━━ Exercise material
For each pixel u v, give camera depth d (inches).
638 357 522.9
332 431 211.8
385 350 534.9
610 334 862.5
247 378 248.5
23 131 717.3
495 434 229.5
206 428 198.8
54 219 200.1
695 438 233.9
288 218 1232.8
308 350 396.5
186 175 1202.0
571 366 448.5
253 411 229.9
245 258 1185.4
━━━━
Word for word, retype the lines from the one containing "638 357 522.9" through the final line of the data, including both ends and nothing more.

### Reply to the task
638 357 522.9
332 431 211.8
385 350 534.9
610 334 862.5
247 378 248.5
23 131 717.3
495 434 229.5
206 428 198.8
54 219 200.1
695 438 233.9
288 218 1232.8
308 350 396.5
186 175 1202.0
571 366 448.5
253 411 229.9
245 258 1185.4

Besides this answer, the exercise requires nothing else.